TASK PROMPT
Format the items below as one numbered list, leaving out any blank lines.

________________________________________

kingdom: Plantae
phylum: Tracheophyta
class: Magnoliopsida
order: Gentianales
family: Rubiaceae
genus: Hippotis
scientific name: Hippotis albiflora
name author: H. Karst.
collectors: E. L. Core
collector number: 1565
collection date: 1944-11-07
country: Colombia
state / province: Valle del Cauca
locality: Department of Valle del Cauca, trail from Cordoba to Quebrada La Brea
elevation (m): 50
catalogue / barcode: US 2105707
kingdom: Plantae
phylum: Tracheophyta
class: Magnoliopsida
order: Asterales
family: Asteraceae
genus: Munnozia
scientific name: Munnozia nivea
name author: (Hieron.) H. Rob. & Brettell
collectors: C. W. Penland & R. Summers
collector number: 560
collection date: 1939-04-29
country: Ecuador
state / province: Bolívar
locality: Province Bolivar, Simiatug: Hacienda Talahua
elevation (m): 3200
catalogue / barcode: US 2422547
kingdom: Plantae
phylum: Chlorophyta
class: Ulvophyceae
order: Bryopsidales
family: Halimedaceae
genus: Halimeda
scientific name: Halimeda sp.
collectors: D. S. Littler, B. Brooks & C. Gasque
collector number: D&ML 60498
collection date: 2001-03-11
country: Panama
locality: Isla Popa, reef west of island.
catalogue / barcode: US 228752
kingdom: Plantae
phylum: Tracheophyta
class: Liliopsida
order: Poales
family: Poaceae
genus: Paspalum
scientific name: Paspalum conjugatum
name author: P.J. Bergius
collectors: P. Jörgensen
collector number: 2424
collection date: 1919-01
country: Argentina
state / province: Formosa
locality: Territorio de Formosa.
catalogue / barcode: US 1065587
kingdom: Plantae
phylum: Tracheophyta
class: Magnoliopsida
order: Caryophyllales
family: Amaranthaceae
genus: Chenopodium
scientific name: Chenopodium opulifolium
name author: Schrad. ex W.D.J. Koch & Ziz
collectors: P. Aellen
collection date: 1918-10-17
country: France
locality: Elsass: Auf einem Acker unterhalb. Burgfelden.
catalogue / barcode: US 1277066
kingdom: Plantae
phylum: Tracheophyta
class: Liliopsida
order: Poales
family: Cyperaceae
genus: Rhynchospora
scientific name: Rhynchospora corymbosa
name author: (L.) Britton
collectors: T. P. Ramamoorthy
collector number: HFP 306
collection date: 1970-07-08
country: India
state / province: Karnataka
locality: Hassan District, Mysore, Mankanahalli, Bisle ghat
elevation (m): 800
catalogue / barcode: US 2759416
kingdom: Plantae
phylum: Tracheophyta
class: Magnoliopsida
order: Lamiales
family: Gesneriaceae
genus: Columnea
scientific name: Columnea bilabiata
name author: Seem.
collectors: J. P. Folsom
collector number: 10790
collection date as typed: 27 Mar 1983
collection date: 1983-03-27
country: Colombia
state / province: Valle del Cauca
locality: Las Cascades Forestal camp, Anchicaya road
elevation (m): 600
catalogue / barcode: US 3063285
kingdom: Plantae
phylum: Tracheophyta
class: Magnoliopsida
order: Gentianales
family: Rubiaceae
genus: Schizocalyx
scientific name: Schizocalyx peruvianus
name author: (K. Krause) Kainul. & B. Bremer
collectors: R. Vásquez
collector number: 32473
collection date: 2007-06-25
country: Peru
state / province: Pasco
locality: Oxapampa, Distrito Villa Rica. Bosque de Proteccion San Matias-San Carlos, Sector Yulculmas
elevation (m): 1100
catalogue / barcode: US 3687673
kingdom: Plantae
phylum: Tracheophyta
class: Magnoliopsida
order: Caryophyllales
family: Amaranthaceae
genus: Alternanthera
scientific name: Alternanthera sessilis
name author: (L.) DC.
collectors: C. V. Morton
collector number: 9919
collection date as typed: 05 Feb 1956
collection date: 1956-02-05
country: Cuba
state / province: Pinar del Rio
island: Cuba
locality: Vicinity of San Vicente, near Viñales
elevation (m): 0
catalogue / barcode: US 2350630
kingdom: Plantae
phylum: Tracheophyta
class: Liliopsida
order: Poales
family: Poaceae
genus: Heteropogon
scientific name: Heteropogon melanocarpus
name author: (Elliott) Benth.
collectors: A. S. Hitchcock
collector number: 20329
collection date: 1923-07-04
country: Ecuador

________________________________________

TASK RESPONSE
1. kingdom: Plantae
2. phylum: Tracheophyta
3. class: Magnoliopsida
4. order: Gentianales
5. family: Rubiaceae
6. genus: Hippotis
7. scientific name: Hippotis albiflora
8. name author: H. Karst.
9. collectors: E. L. Core
10. collector number: 1565
11. collection date: 1944-11-07
12. country: Colombia
13. state / province: Valle del Cauca
14. locality: Department of Valle del Cauca, trail from Cordoba to Quebrada La Brea
15. elevation (m): 50
16. catalogue / barcode: US 2105707
17. kingdom: Plantae
18. phylum: Tracheophyta
19. class: Magnoliopsida
20. order: Asterales
21. family: Asteraceae
22. genus: Munnozia
23. scientific name: Munnozia nivea
24. name author: (Hieron.) H. Rob. & Brettell
25. collectors: C. W. Penland & R. Summers
26. collector number: 560
27. collection date: 1939-04-29
28. country: Ecuador
29. state / province: Bolívar
30. locality: Province Bolivar, Simiatug: Hacienda Talahua
31. elevation (m): 3200
32. catalogue / barcode: US 2422547
33. kingdom: Plantae
34. phylum: Chlorophyta
35. class: Ulvophyceae
36. order: Bryopsidales
37. family: Halimedaceae
38. genus: Halimeda
39. scientific name: Halimeda sp.
40. collectors: D. S. Littler, B. Brooks & C. Gasque
41. collector number: D&ML 60498
42. collection date: 2001-03-11
43. country: Panama
44. locality: Isla Popa, reef west of island.
45. catalogue / barcode: US 228752
46. kingdom: Plantae
47. phylum: Tracheophyta
48. class: Liliopsida
49. order: Poales
50. family: Poaceae
51. genus: Paspalum
52. scientific name: Paspalum conjugatum
53. name author: P.J. Bergius
54. collectors: P. Jörgensen
55. collector number: 2424
56. collection date: 1919-01
57. country: Argentina
58. state / province: Formosa
59. locality: Territorio de Formosa.
60. catalogue / barcode: US 1065587
61. kingdom: Plantae
62. phylum: Tracheophyta
63. class: Magnoliopsida
64. order: Caryophyllales
65. family: Amaranthaceae
66. genus: Chenopodium
67. scientific name: Chenopodium opulifolium
68. name author: Schrad. ex W.D.J. Koch & Ziz
69. collectors: P. Aellen
70. collection date: 1918-10-17
71. country: France
72. locality: Elsass: Auf einem Acker unterhalb. Burgfelden.
73. catalogue / barcode: US 1277066
74. kingdom: Plantae
75. phylum: Tracheophyta
76. class: Liliopsida
77. order: Poales
78. family: Cyperaceae
79. genus: Rhynchospora
80. scientific name: Rhynchospora corymbosa
81. name author: (L.) Britton
82. collectors: T. P. Ramamoorthy
83. collector number: HFP 306
84. collection date: 1970-07-08
85. country: India
86. state / province: Karnataka
87. locality: Hassan District, Mysore, Mankanahalli, Bisle ghat
88. elevation (m): 800
89. catalogue / barcode: US 2759416
90. kingdom: Plantae
91. phylum: Tracheophyta
92. class: Magnoliopsida
93. order: Lamiales
94. family: Gesneriaceae
95. genus: Columnea
96. scientific name: Columnea bilabiata
97. name author: Seem.
98. collectors: J. P. Folsom
99. collector number: 10790
100. collection date as typed: 27 Mar 1983
101. collection date: 1983-03-27
102. country: Colombia
103. state / province: Valle del Cauca
104. locality: Las Cascades Forestal camp, Anchicaya road
105. elevation (m): 600
106. catalogue / barcode: US 3063285
107. kingdom: Plantae
108. phylum: Tracheophyta
109. class: Magnoliopsida
110. order: Gentianales
111. family: Rubiaceae
112. genus: Schizocalyx
113. scientific name: Schizocalyx peruvianus
114. name author: (K. Krause) Kainul. & B. Bremer
115. collectors: R. Vásquez
116. collector number: 32473
117. collection date: 2007-06-25
118. country: Peru
119. state / province: Pasco
120. locality: Oxapampa, Distrito Villa Rica. Bosque de Proteccion San Matias-San Carlos, Sector Yulculmas
121. elevation (m): 1100
122. catalogue / barcode: US 3687673
123. kingdom: Plantae
124. phylum: Tracheophyta
125. class: Magnoliopsida
126. order: Caryophyllales
127. family: Amaranthaceae
128. genus: Alternanthera
129. scientific name: Alternanthera sessilis
130. name author: (L.) DC.
131. collectors: C. V. Morton
132. collector number: 9919
133. collection date as typed: 05 Feb 1956
134. collection date: 1956-02-05
135. country: Cuba
136. state / province: Pinar del Rio
137. island: Cuba
138. locality: Vicinity of San Vicente, near Viñales
139. elevation (m): 0
140. catalogue / barcode: US 2350630
141. kingdom: Plantae
142. phylum: Tracheophyta
143. class: Liliopsida
144. order: Poales
145. family: Poaceae
146. genus: Heteropogon
147. scientific name: Heteropogon melanocarpus
148. name author: (Elliott) Benth.
149. collectors: A. S. Hitchcock
150. collector number: 20329
151. collection date: 1923-07-04
152. country: Ecuador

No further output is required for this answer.